▶ **To do**
Make an exact copy, without pictures, of the lines below from the one containing "billion at current market prices." to the last line, both ends included.

(Entries taken from a collection)
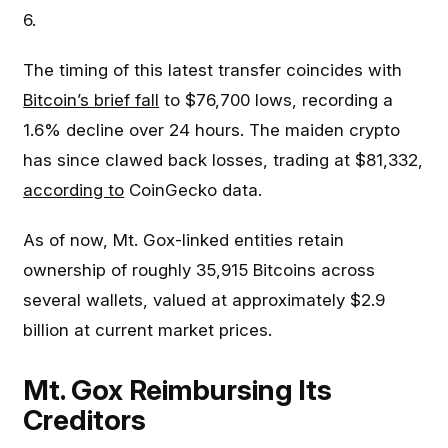
6.
The timing of this latest transfer coincides with
Bitcoin’s brief fall
to $76,700 lows, recording a
1.6% decline over 24 hours. The maiden crypto
has since clawed back losses, trading at $81,332,
according to
CoinGecko data.
As of now, Mt. Gox-linked entities retain
ownership of roughly 35,915 Bitcoins across
several wallets, valued at approximately $2.9
billion at current market prices.
Mt. Gox Reimbursing Its
Creditors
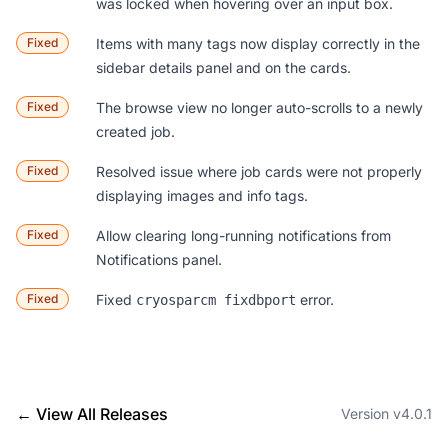
was locked when hovering over an input box.
Fixed
Items with many tags now display correctly in the
sidebar details panel and on the cards.
Fixed
The browse view no longer auto-scrolls to a newly
created job.
Fixed
Resolved issue where job cards were not properly
displaying images and info tags.
Fixed
Allow clearing long-running notifications from
Notifications panel.
Fixed
Fixed
error.
cryosparcm fixdbport
← View All Releases
Version v4.0.1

▶ **Solution for this task**
billion at current market prices.
Mt. Gox Reimbursing Its
Creditors
was locked when hovering over an input box.
Fixed
Items with many tags now display correctly in the
sidebar details panel and on the cards.
Fixed
The browse view no longer auto-scrolls to a newly
created job.
Fixed
Resolved issue where job cards were not properly
displaying images and info tags.
Fixed
Allow clearing long-running notifications from
Notifications panel.
Fixed
Fixed
error.
cryosparcm fixdbport
← View All Releases
Version v4.0.1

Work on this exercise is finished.